BEGIN RECORD SET

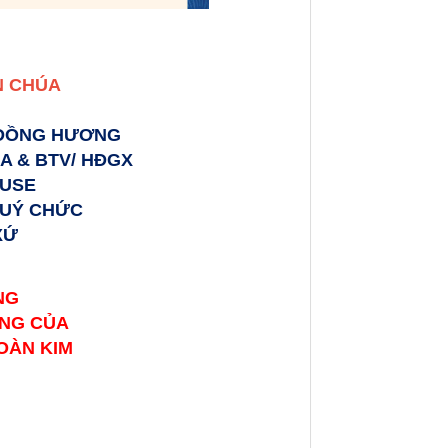
N CHÚA
 ĐỒNG HƯƠNG
A & BTV/ HĐGX
IUSE
UÝ CHỨC
XỨ
NG
ÒNG CỦA
OÀN KIM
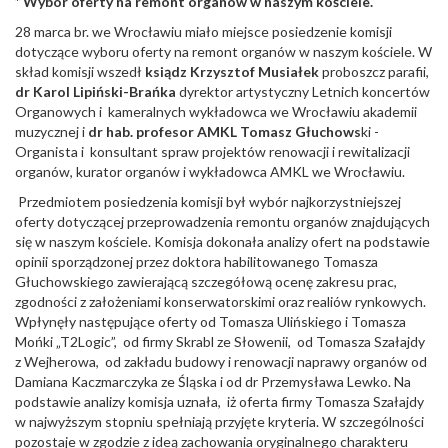
* Wybór oferty na remont organów w naszym kościele.
28 marca br. we Wrocławiu miało miejsce posiedzenie komisji
dotyczące wyboru oferty na remont organów w naszym kościele. W
skład komisji wszedł
ksiądz Krzysztof Musiałek
proboszcz parafii,
dr Karol Lipiński-Brańka
dyrektor artystyczny Letnich koncertów
Organowych i kameralnych wykładowca we Wrocławiu akademii
muzycznej i
dr hab. profesor AMKL Tomasz Głuchows
ki -
Organista i konsultant spraw projektów renowacji i rewitalizacji
organów, kurator organów i wykładowca AMKL we Wrocławiu.
Przedmiotem posiedzenia komisji był wybór najkorzystniejszej
oferty dotyczącej przeprowadzenia remontu organów znajdujących
się w naszym kościele. Komisja dokonała analizy ofert na podstawie
opinii sporządzonej przez doktora habilitowanego Tomasza
Głuchowskiego zawierającą szczegółową ocenę zakresu prac,
zgodności z założeniami konserwatorskimi oraz realiów rynkowych.
Wpłynęły następujące oferty od Tomasza Ulińskiego i Tomasza
Mońki „T2Logic”, od firmy Skrabl ze Słowenii, od Tomasza Szałajdy
z Wejherowa, od zakładu budowy i renowacji naprawy organów od
Damiana Kaczmarczyka ze Śląska i od dr Przemysława Lewko. Na
podstawie analizy komisja uznała, iż oferta firmy Tomasza Szałajdy
w najwyższym stopniu spełniają przyjęte kryteria. W szczególności
pozostaje w zgodzie z ideą zachowania oryginalnego charakteru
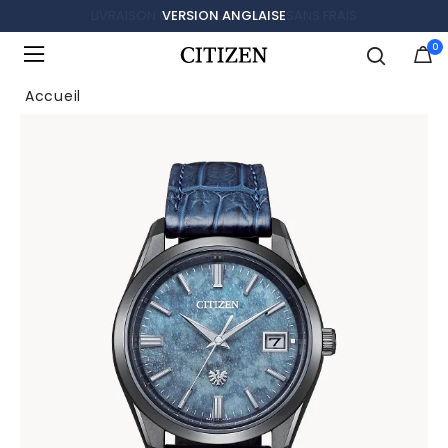
LIVRAISON GRATUITE, RETOURS SANS FRAIS
0
Ajouté à
Gérer la liste
Accueil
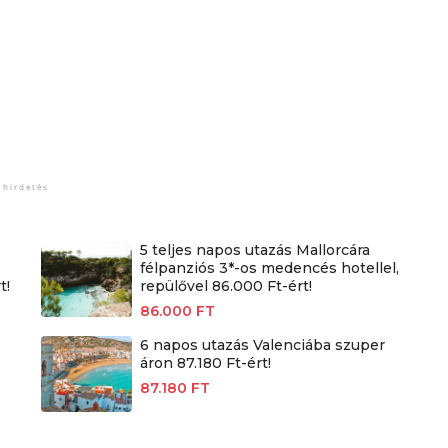
5 teljes napos utazás Mallorcára
félpanziós 3*-os medencés hotellel,
t!
repülővel 86.000 Ft-ért!
86.000 FT
6 napos utazás Valenciába szuper
áron 87.180 Ft-ért!
87.180 FT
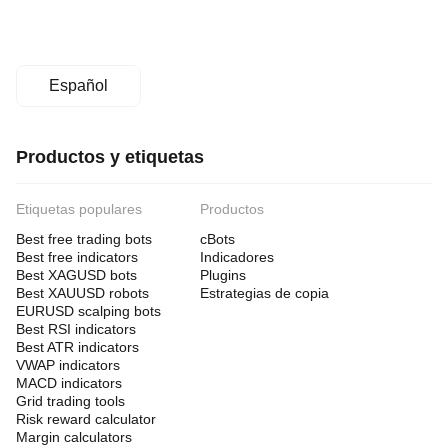
Español
Productos y etiquetas
Etiquetas populares
Productos
Best free trading bots
cBots
Best free indicators
Indicadores
Best XAGUSD bots
Plugins
Best XAUUSD robots
Estrategias de copia
EURUSD scalping bots
Best RSI indicators
Best ATR indicators
VWAP indicators
MACD indicators
Grid trading tools
Risk reward calculator
Margin calculators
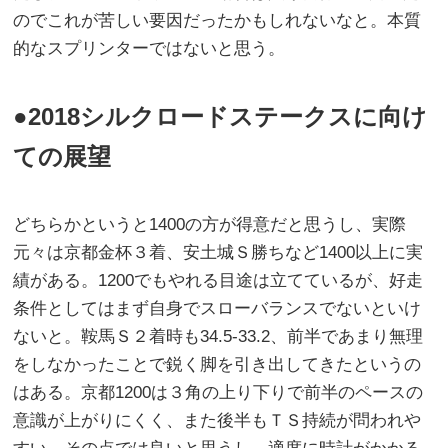
のでこれが苦しい要因だったかもしれないなと。本質
的なスプリンターではないと思う。
●2018シルクロードステークスに向け
ての展望
どちらかというと1400の方が得意だと思うし、実際
元々は京都金杯３着、安土城Ｓ勝ちなど1400以上に実
績がある。1200でもやれる目途は立てているが、好走
条件としてはまず自身でスローバランスでないといけ
ないと。鞍馬Ｓ２着時も34.5-33.2、前半であまり無理
をしなかったことで鋭く脚を引き出してきたというの
はある。京都1200は３角の上り下りで前半のペースの
意識が上がりにくく、また後半もＴＳ持続が問われや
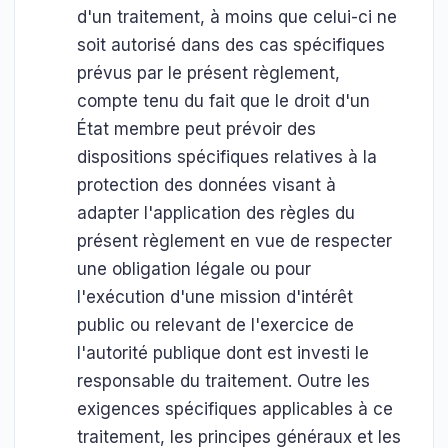
d'un traitement, à moins que celui-ci ne
soit autorisé dans des cas spécifiques
prévus par le présent règlement,
compte tenu du fait que le droit d'un
État membre peut prévoir des
dispositions spécifiques relatives à la
protection des données visant à
adapter l'application des règles du
présent règlement en vue de respecter
une obligation légale ou pour
l'exécution d'une mission d'intérêt
public ou relevant de l'exercice de
l'autorité publique dont est investi le
responsable du traitement. Outre les
exigences spécifiques applicables à ce
traitement, les principes généraux et les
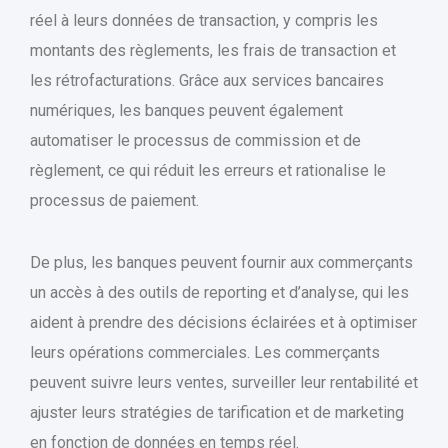
réel à leurs données de transaction, y compris les
montants des règlements, les frais de transaction et
les rétrofacturations. Grâce aux services bancaires
numériques, les banques peuvent également
automatiser le processus de commission et de
règlement, ce qui réduit les erreurs et rationalise le
processus de paiement.
De plus, les banques peuvent fournir aux commerçants
un accès à des outils de reporting et d’analyse, qui les
aident à prendre des décisions éclairées et à optimiser
leurs opérations commerciales. Les commerçants
peuvent suivre leurs ventes, surveiller leur rentabilité et
ajuster leurs stratégies de tarification et de marketing
en fonction de données en temps réel.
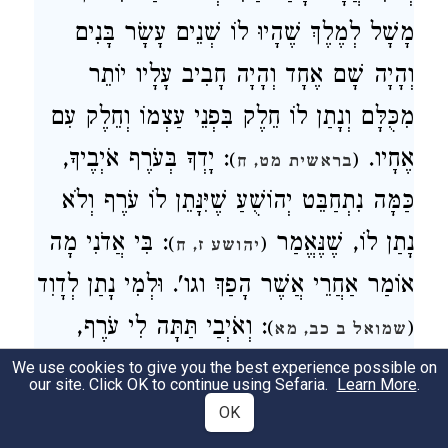
מָשָׁל לְמֶלֶךְ שֶׁהָיוּ לוֹ שְׁנֵים עָשָׂר בָּנִים
וְהָיָה שָׁם אֶחָד וְהָיָה חָבִיב עָלָיו יוֹתֵר
מִכֻּלָּם וְנָתַן לוֹ חֵלֶק בִּפְנֵי עַצְמוֹ וְחֵלֶק עִם
אֶחָיו.
: יָדְךָ בְּעֹרֶף אֹיְבֶיךָ,
)
(
בראשית מט, ח
כַּמָּה נִתְחַבֵּט יְהוֹשֻׁעַ שֶׁיִּנָּתֵן לוֹ עֹרֶף וְלֹא
נָתַן לוֹ, שֶׁנֶּאֱמַר
: בִּי אֲדֹנִי מָה
)
(
יהושע ז, ח
אוֹמַר אַחֲרֵי אֲשֶׁר הָפַךְ וגו'. וּלְמִי נָתַן לְדָוִד
: וְאֹיְבַי תַּתָּה לִי עֹרֶף,
)
(
שמואל ב כב, מא
לָמָה שֶׁהָיוּ פַּטְרִיקִין שֶׁלּוֹ, שֶׁכָּתוּב בּוֹ: יָדְךָ
We use cookies to give you the best experience possible on
our site. Click OK to continue using Sefaria.
Learn More
.
בְּעֹרֶף אֹיְבֶיךָ. וְיִשְׁתַּחֲווּ לְךָ בְּנֵי אָבִיךָ, הָכָא
OK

END RECORD SET

→ **TASK PROMPT**: For this task, write out exactly the lines of the entries above, starting at the line with "28 marca br." and ending at the line with "pozostaje w zgodzie", both included, and no others.

→ **EXERCISE OUTPUT**:
28 marca br. we Wrocławiu miało miejsce posiedzenie komisji
dotyczące wyboru oferty na remont organów w naszym kościele. W
skład komisji wszedł
ksiądz Krzysztof Musiałek
proboszcz parafii,
dr Karol Lipiński-Brańka
dyrektor artystyczny Letnich koncertów
Organowych i kameralnych wykładowca we Wrocławiu akademii
muzycznej i
dr hab. profesor AMKL Tomasz Głuchows
ki -
Organista i konsultant spraw projektów renowacji i rewitalizacji
organów, kurator organów i wykładowca AMKL we Wrocławiu.
Przedmiotem posiedzenia komisji był wybór najkorzystniejszej
oferty dotyczącej przeprowadzenia remontu organów znajdujących
się w naszym kościele. Komisja dokonała analizy ofert na podstawie
opinii sporządzonej przez doktora habilitowanego Tomasza
Głuchowskiego zawierającą szczegółową ocenę zakresu prac,
zgodności z założeniami konserwatorskimi oraz realiów rynkowych.
Wpłynęły następujące oferty od Tomasza Ulińskiego i Tomasza
Mońki „T2Logic”, od firmy Skrabl ze Słowenii, od Tomasza Szałajdy
z Wejherowa, od zakładu budowy i renowacji naprawy organów od
Damiana Kaczmarczyka ze Śląska i od dr Przemysława Lewko. Na
podstawie analizy komisja uznała, iż oferta firmy Tomasza Szałajdy
w najwyższym stopniu spełniają przyjęte kryteria. W szczególności
pozostaje w zgodzie z ideą zachowania oryginalnego charakteru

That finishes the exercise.